When the normalization technique is applied, the mathematical manipulations necessary to define the governing equations in their dimensionless form are simple, but thorough knowledge of the physical phenomena involved is required to choose the appropriate references that make the independent and dependent variables of the equations dimensionless. Often, these appropriate references are not explicit in the problem formulation, despite the large number of parameters whose values are explicit, and the researcher must explore other hidden references. This occurs in many mechanical (dynamic) problems, in which each variable has an initial and final value that can be chosen as a reference. Usually, these are unknowns whose order of magnitude are given via normalization.

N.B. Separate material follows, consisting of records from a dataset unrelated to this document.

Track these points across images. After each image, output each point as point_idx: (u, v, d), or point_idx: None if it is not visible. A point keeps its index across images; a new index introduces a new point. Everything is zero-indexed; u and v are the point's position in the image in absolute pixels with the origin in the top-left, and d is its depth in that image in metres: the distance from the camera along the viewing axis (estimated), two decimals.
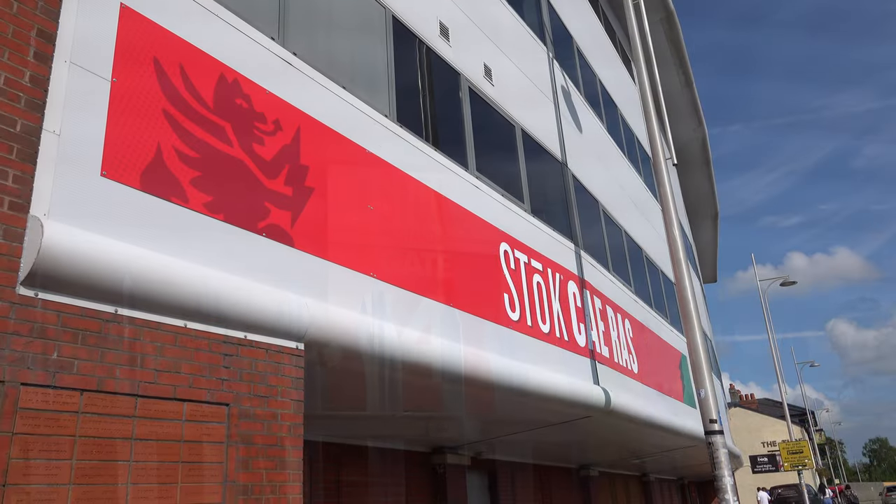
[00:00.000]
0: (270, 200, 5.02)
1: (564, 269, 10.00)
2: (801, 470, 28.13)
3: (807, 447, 27.89)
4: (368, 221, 6.01)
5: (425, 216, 6.92)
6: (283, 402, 4.57)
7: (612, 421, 10.41)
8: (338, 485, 8.79)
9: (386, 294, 5.98)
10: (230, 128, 4.88)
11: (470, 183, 8.00)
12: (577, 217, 11.31)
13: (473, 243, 7.71)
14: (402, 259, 6.34)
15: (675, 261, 8.54)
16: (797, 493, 31.86)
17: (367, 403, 7.24)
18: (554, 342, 8.92)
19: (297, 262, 5.10)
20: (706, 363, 7.97)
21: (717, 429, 7.53)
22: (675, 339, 16.48)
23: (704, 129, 29.10)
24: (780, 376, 30.80)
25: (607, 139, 15.30)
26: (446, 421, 9.08)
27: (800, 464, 27.69)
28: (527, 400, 7.93)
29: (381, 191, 6.31)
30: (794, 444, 28.10)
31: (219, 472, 4.06)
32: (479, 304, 7.45)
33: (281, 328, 4.66)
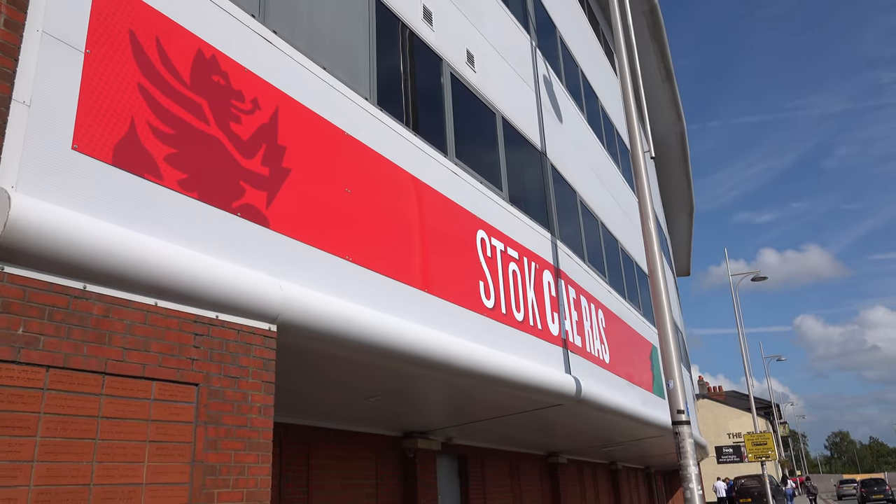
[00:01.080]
0: (246, 180, 4.95)
1: (540, 258, 10.03)
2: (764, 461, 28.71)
3: (771, 439, 28.44)
4: (345, 204, 5.97)
5: (403, 201, 6.89)
6: (254, 384, 4.54)
7: (582, 410, 10.51)
8: (307, 467, 8.78)
9: (361, 278, 5.95)
10: (207, 105, 4.79)
11: (449, 169, 7.98)
12: (555, 207, 11.34)
13: (450, 230, 7.69)
14: (379, 243, 6.31)
15: (649, 253, 8.61)
16: (759, 484, 32.53)
17: (339, 386, 7.22)
18: (527, 330, 8.96)
19: (271, 244, 5.04)
20: (676, 355, 8.07)
21: (685, 419, 7.63)
22: (647, 330, 16.66)
23: (683, 124, 29.31)
24: (747, 369, 31.31)
25: (587, 130, 15.34)
26: (418, 406, 9.10)
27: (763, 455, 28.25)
28: (499, 387, 7.97)
29: (359, 174, 6.26)
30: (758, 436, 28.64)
31: (187, 452, 4.03)
32: (455, 290, 7.45)
33: (253, 309, 4.62)
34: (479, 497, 13.11)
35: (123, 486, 3.68)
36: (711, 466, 46.30)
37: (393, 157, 6.86)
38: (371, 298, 6.00)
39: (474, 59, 9.33)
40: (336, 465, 9.33)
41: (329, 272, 5.58)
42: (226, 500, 4.17)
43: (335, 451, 9.37)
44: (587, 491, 19.44)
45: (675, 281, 32.38)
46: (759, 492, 32.81)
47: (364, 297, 5.91)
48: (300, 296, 5.02)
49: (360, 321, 5.59)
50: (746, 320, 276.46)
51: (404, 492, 10.60)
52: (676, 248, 39.04)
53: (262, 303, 4.66)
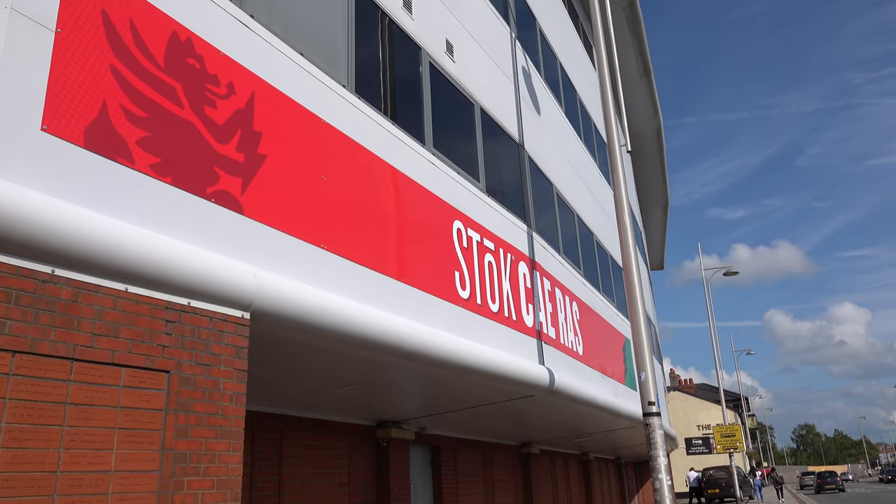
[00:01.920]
0: (221, 166, 4.89)
1: (516, 249, 10.06)
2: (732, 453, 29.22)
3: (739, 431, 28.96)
4: (321, 192, 5.92)
5: (379, 190, 6.86)
6: (226, 371, 4.50)
7: (555, 401, 10.59)
8: (280, 456, 8.74)
9: (336, 266, 5.92)
10: (181, 89, 4.72)
11: (426, 159, 7.95)
12: (532, 199, 11.37)
13: (427, 219, 7.68)
14: (355, 232, 6.28)
15: (623, 246, 8.68)
16: (727, 475, 33.11)
17: (312, 375, 7.20)
18: (502, 321, 9.00)
19: (246, 230, 4.99)
20: (648, 347, 8.16)
21: (655, 411, 7.72)
22: (620, 323, 16.81)
23: (660, 119, 29.54)
24: (717, 363, 31.80)
25: (565, 123, 15.39)
26: (392, 395, 9.10)
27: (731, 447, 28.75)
28: (473, 377, 8.00)
29: (335, 162, 6.21)
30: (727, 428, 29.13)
31: (157, 440, 3.98)
32: (431, 280, 7.44)
33: (226, 296, 4.57)
34: (451, 487, 13.17)
35: (91, 473, 3.63)
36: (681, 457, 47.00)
37: (370, 145, 6.82)
38: (346, 287, 5.97)
39: (453, 49, 9.30)
40: (309, 454, 9.31)
41: (304, 260, 5.54)
42: (196, 488, 4.13)
43: (308, 440, 9.34)
44: (558, 481, 19.64)
45: (648, 274, 32.70)
46: (726, 482, 33.41)
47: (339, 286, 5.88)
48: (274, 283, 4.98)
49: (334, 310, 5.56)
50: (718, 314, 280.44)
51: (377, 481, 10.61)
52: (651, 242, 39.42)
53: (235, 290, 4.61)
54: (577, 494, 21.33)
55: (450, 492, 13.08)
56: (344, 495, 9.90)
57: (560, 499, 19.36)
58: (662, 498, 7.31)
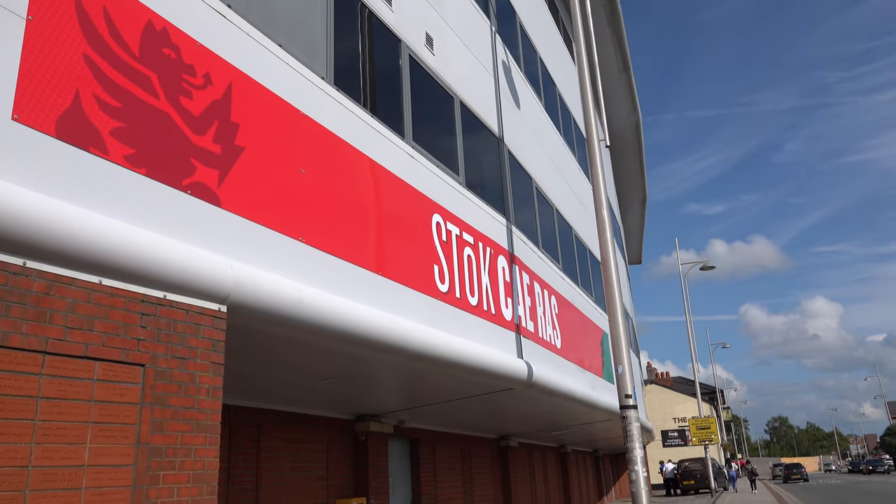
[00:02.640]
0: (197, 157, 4.83)
1: (495, 243, 10.08)
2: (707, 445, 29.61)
3: (714, 424, 29.35)
4: (300, 185, 5.88)
5: (359, 183, 6.83)
6: (203, 365, 4.46)
7: (533, 394, 10.65)
8: (257, 450, 8.70)
9: (314, 259, 5.89)
10: (156, 79, 4.65)
11: (405, 152, 7.93)
12: (511, 193, 11.39)
13: (406, 213, 7.66)
14: (333, 225, 6.25)
15: (602, 240, 8.73)
16: (702, 467, 33.54)
17: (290, 369, 7.16)
18: (481, 315, 9.01)
19: (222, 223, 4.94)
20: (626, 341, 8.22)
21: (632, 404, 7.80)
22: (598, 316, 16.93)
23: (639, 115, 29.72)
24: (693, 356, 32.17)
25: (545, 117, 15.42)
26: (371, 389, 9.09)
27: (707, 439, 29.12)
28: (451, 371, 8.01)
29: (314, 155, 6.17)
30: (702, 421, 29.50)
31: (131, 434, 3.94)
32: (410, 273, 7.43)
33: (203, 289, 4.53)
34: (430, 480, 13.21)
35: (64, 468, 3.59)
36: (657, 450, 47.51)
37: (349, 138, 6.78)
38: (325, 280, 5.94)
39: (433, 42, 9.27)
40: (286, 448, 9.27)
41: (282, 253, 5.50)
42: (172, 482, 4.10)
43: (286, 433, 9.30)
44: (536, 473, 19.77)
45: (626, 269, 32.96)
46: (701, 474, 33.84)
47: (317, 279, 5.85)
48: (251, 276, 4.94)
49: (312, 303, 5.53)
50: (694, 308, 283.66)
51: (355, 475, 10.61)
52: (629, 237, 39.72)
53: (211, 283, 4.57)
54: (554, 487, 21.49)
55: (428, 485, 13.11)
56: (322, 489, 9.88)
57: (538, 491, 19.49)
58: (638, 489, 7.39)
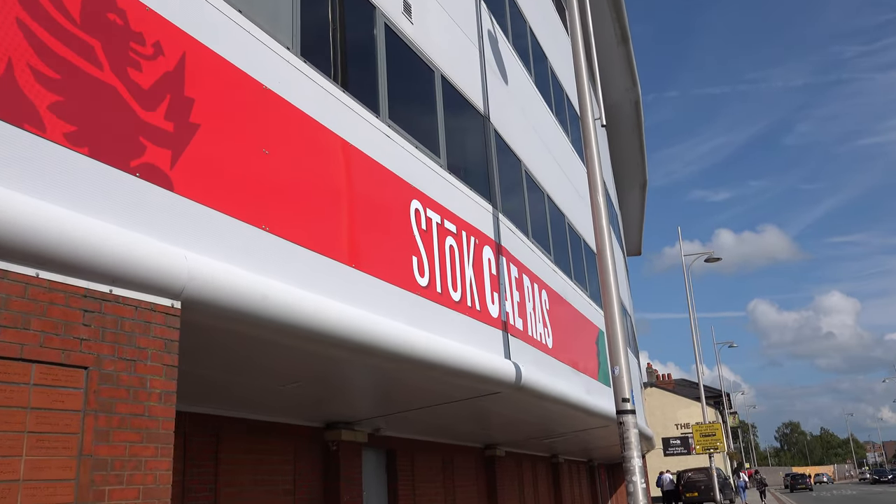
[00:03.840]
0: (147, 136, 4.78)
1: (480, 232, 10.09)
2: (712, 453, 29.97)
3: (720, 430, 29.68)
4: (263, 167, 5.84)
5: (329, 165, 6.80)
6: (154, 367, 4.42)
7: (522, 398, 10.70)
8: (216, 462, 8.66)
9: (280, 250, 5.86)
10: (100, 47, 4.58)
11: (381, 132, 7.90)
12: (498, 177, 11.40)
13: (382, 198, 7.65)
14: (301, 212, 6.21)
15: (597, 228, 8.77)
16: (707, 477, 33.85)
17: (252, 371, 7.14)
18: (465, 311, 9.03)
19: (176, 209, 4.90)
20: (623, 339, 8.28)
21: (630, 408, 7.86)
22: (594, 313, 17.03)
23: (638, 91, 29.86)
24: (697, 356, 32.48)
25: (535, 95, 15.44)
26: (343, 393, 9.08)
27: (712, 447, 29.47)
28: (432, 373, 8.02)
29: (279, 134, 6.13)
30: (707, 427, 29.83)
31: (73, 445, 3.90)
32: (386, 266, 7.42)
33: (154, 283, 4.49)
34: (408, 493, 13.24)
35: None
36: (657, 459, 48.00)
37: (318, 115, 6.75)
38: (291, 273, 5.92)
39: (412, 10, 9.23)
40: (248, 460, 9.24)
41: (243, 242, 5.47)
42: (118, 498, 4.07)
43: (248, 443, 9.27)
44: (525, 485, 19.89)
45: (624, 261, 33.19)
46: (706, 485, 34.12)
47: (283, 272, 5.82)
48: (209, 268, 4.90)
49: (277, 298, 5.51)
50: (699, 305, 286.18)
51: (325, 488, 10.60)
52: (627, 226, 39.96)
53: (163, 275, 4.53)
54: (545, 499, 21.65)
55: (406, 499, 13.14)
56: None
57: None
58: (636, 502, 7.45)
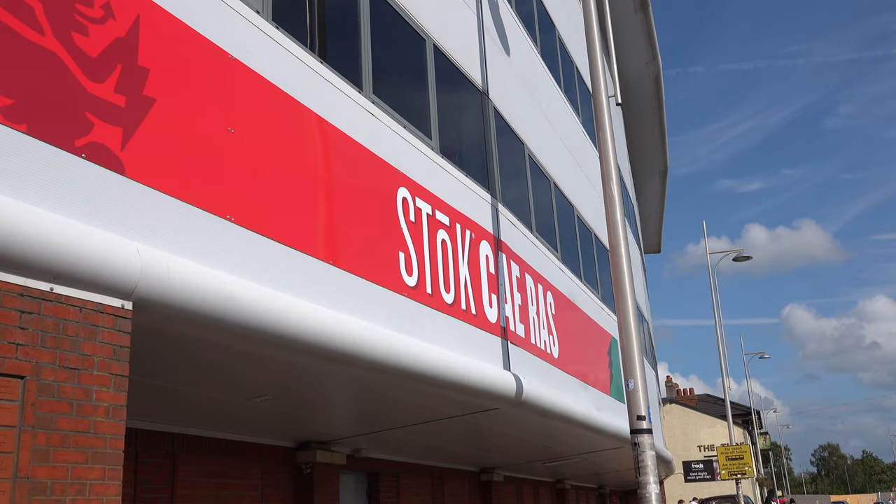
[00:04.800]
0: (95, 111, 4.76)
1: (477, 225, 10.10)
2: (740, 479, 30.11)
3: (748, 453, 29.84)
4: (228, 149, 5.83)
5: (304, 147, 6.79)
6: (101, 377, 4.42)
7: (523, 415, 10.73)
8: (172, 486, 8.66)
9: (247, 244, 5.86)
10: (41, 9, 4.56)
11: (364, 109, 7.90)
12: (498, 162, 11.41)
13: (365, 185, 7.65)
14: (271, 200, 6.21)
15: (611, 221, 8.79)
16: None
17: (215, 383, 7.15)
18: (458, 315, 9.04)
19: (127, 196, 4.89)
20: (638, 348, 8.31)
21: (646, 427, 7.89)
22: (606, 318, 17.09)
23: (659, 65, 29.90)
24: (724, 369, 32.59)
25: (541, 68, 15.45)
26: (318, 409, 9.08)
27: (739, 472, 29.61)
28: (420, 386, 8.04)
29: (246, 110, 6.12)
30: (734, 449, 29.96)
31: (7, 466, 3.89)
32: (369, 263, 7.43)
33: (101, 280, 4.48)
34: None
35: None
36: (677, 485, 48.24)
37: (292, 90, 6.74)
38: (259, 270, 5.92)
39: None
40: (210, 484, 9.25)
41: (205, 235, 5.46)
42: None
43: (209, 465, 9.28)
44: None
45: (642, 259, 33.28)
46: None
47: (250, 269, 5.82)
48: (164, 264, 4.90)
49: (243, 299, 5.51)
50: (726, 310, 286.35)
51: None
52: (645, 219, 40.08)
53: (113, 272, 4.52)
54: None
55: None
56: None
57: None
58: None
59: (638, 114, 32.11)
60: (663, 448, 27.30)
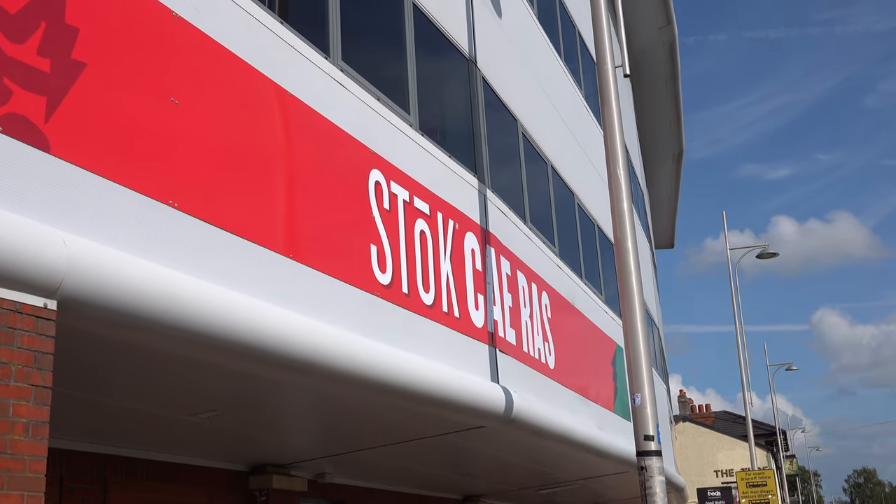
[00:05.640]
0: (14, 77, 4.73)
1: (462, 214, 10.11)
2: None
3: (773, 478, 30.10)
4: (171, 122, 5.81)
5: (261, 121, 6.77)
6: (19, 389, 4.39)
7: (513, 435, 10.75)
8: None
9: (192, 234, 5.84)
10: None
11: (332, 78, 7.89)
12: (486, 142, 11.41)
13: (331, 167, 7.64)
14: (222, 183, 6.19)
15: (616, 211, 8.82)
16: None
17: (153, 396, 7.14)
18: (439, 319, 9.05)
19: (52, 176, 4.86)
20: (647, 358, 8.34)
21: (654, 449, 7.92)
22: (610, 323, 17.17)
23: (674, 31, 29.99)
24: (745, 382, 32.83)
25: (538, 33, 15.46)
26: (274, 426, 9.06)
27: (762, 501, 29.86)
28: (394, 400, 8.05)
29: (193, 77, 6.10)
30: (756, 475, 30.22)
31: None
32: (335, 257, 7.43)
33: (20, 275, 4.45)
34: None
35: None
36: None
37: (247, 54, 6.72)
38: (207, 265, 5.90)
39: None
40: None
41: (143, 224, 5.44)
42: None
43: (147, 491, 9.25)
44: None
45: (652, 256, 33.44)
46: None
47: (196, 263, 5.80)
48: (95, 257, 4.88)
49: (188, 299, 5.50)
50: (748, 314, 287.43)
51: None
52: (657, 209, 40.26)
53: (34, 265, 4.50)
54: None
55: None
56: None
57: None
58: None
59: (649, 88, 32.20)
60: (675, 473, 27.46)
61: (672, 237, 44.86)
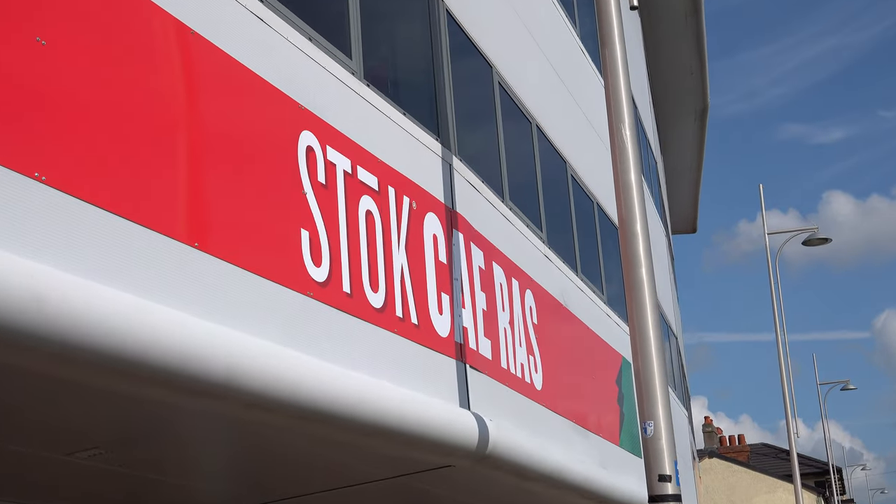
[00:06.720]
0: None
1: (421, 189, 10.10)
2: None
3: None
4: (37, 71, 5.76)
5: (155, 69, 6.74)
6: None
7: (490, 476, 10.78)
8: None
9: (65, 217, 5.80)
10: None
11: (249, 11, 7.84)
12: (452, 94, 11.40)
13: (249, 129, 7.62)
14: (103, 152, 6.15)
15: (621, 183, 8.83)
16: None
17: (19, 430, 7.11)
18: (391, 326, 9.04)
19: None
20: (661, 375, 8.37)
21: (672, 492, 7.97)
22: (613, 330, 17.24)
23: None
24: (789, 407, 33.06)
25: None
26: (177, 467, 9.03)
27: None
28: (331, 432, 8.03)
29: (65, 11, 6.05)
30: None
31: None
32: (253, 246, 7.40)
33: None
34: None
35: None
36: None
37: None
38: (86, 258, 5.87)
39: None
40: None
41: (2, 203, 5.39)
42: None
43: None
44: None
45: (668, 243, 33.60)
46: None
47: (71, 256, 5.76)
48: None
49: (63, 304, 5.45)
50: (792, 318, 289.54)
51: None
52: (675, 183, 40.42)
53: None
54: None
55: None
56: None
57: None
58: None
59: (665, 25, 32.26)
60: None
61: (694, 219, 45.13)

Both the proposed dynamic application as a linear system and the nonlinear soil consolidation model demonstrated that the order of magnitude of the appropriate references for each situation is derived from the normalization process.

The normalization of variables has also been successfully applied to the nonlinear soil consolidation problem, a model that considers logarithmic constitutive relationships and is free of restriction because both $1+e$ and $dz$ are not constants. The solutions, expressed in terms of dimensionless monomials that govern the problem, provide the evolution of the consolidation phenomenon from the early stages of settlement to the end of the process. In addition, the influence of these monomials is practically bounded to the interval [0,1], which is proof of the successful application of the normalization and nondimensionalization technique while allowing us to understand in a much more precise and intuitive way the influence of the different soil’s geotechnical parameters in the solution pattern of the problem.